Awareness of prevalence, determinants, and prognosis of asymptomatic untreated prehypertension is still lacking especially in India and subcontinent. The present study was to assess the effects of prehypertension on structure, function and geometrical pattern of left ventricle on the basis of left ventricular mass (LVM), left ventricular mass indexed to height (LVMI/Ht), and relative wall thickness (RWT) recorded by echocardiography based on the American society of echocardiography (ASE) convention.
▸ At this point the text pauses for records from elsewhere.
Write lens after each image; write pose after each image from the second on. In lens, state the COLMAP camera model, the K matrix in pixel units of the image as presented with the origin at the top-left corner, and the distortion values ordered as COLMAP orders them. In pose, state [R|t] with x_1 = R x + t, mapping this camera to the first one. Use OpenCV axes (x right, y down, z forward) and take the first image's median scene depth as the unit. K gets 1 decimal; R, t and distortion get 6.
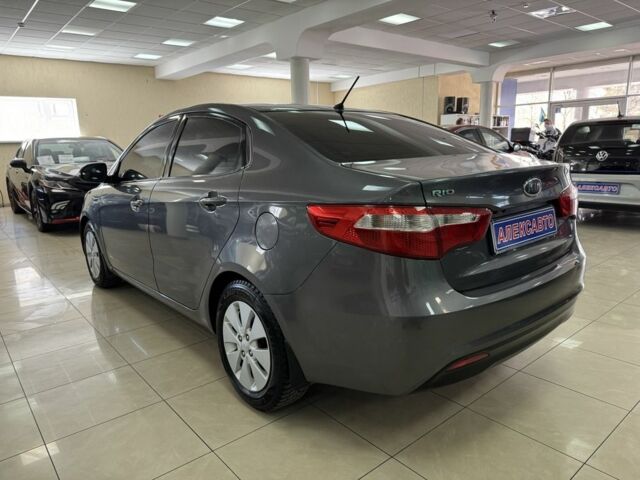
lens RADIAL K [[459.2, 0, 320.0], [0, 459.2, 240.0], [0, 0, 1]] dist [0.054570, -0.053716]
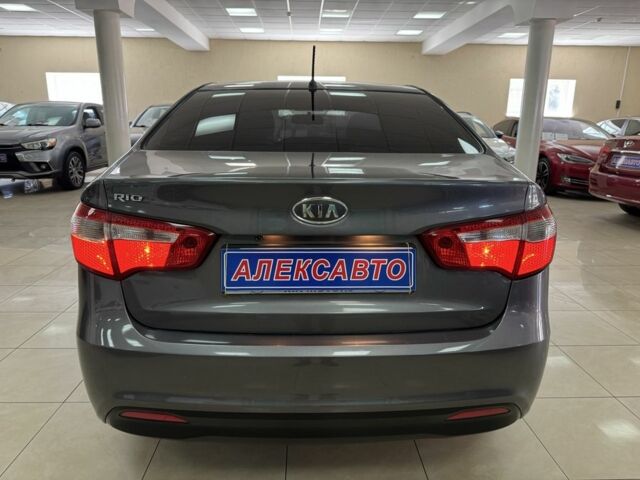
lens RADIAL K [[459.2, 0, 320.0], [0, 459.2, 240.0], [0, 0, 1]] dist [0.054570, -0.053716]
pose [[0.790550, 0.187586, -0.582960, 0.174323], [-0.159072, 0.982157, 0.100323, -0.028441], [0.591377, 0.013422, 0.806284, 0.098552]]
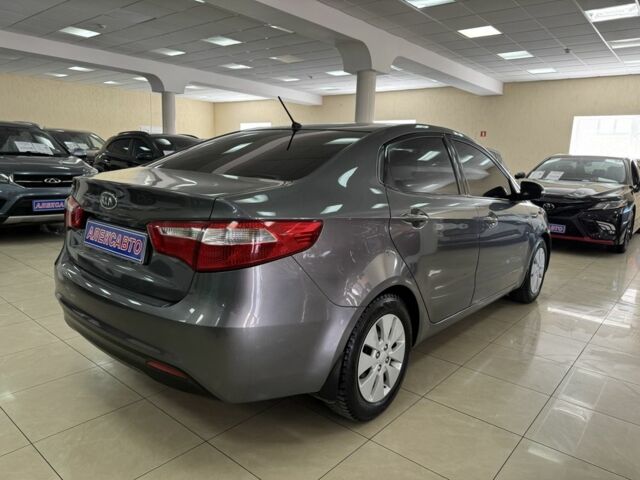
lens RADIAL K [[460.8, 0, 320.0], [0, 460.8, 240.0], [0, 0, 1]] dist [0.043387, -0.006238]
pose [[0.183362, 0.220293, -0.958045, 0.331844], [-0.256385, 0.951556, 0.169731, -0.070329], [0.949023, 0.214506, 0.230959, 0.254656]]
The study population included prehypertensives (n 61; 31 M, 30 F) and normotensives (n 38; 19 M, 19 F) between age 25 and 65 years, and were assessed by echocardiography. It was observed that the stroke volume (SV), cardiac output (CO), cardiac index (CI), body mass index (BMI), body surface area (BSA), were found to be little elevated but was not significant in hypertensive females compared to normotensives. Systolic blood pressure (SBP), diastolic blood pressure (DBP), heart rate (HR), pulse pressure (PP), mean arterial pressure (MAP), end systolic stress (ESS), and end isovolumetric systolic stress (EISS) were significantly elevated (p<0.001) in female prehypertensives compared to normotensives. Left ventricular mass (LVM) was significantly (p< 0.05) elevated, indicating alterations in cardiac morphology and functions even during prehypertensive stage. However, in prehypertensive males, SBP, DBP, HR, PP, MAP, ESS, and EISS were significantly (<0.001) raised; ejection fraction (EF%) and fractional fibre shortening (FS%) were noted to be within normal range in both sexes. Prehypertensive males showed changes in left ventricular geometry in the form of concentric remodeling (CR-3.44%), eccentric hypertrophy (EH-3.44%) and concentric hypertrophy (CH-13.79%). Prehypertensive females showed (CR-6.45%), (EH-3.22%) and (CH-6.4%). Such findings carry prognostic implication and require further population survey involving a larger group. Early diagnosis of prehypertension will help to take necessary preventive measures to reduce mainly the future cardiovascular complications. The care of prehypertensive subjects should include, to reduce the afterload in order to improve the left ventricular contractile state as early as possible. So it is advisable to do routine echocardiography after the age of 40 years.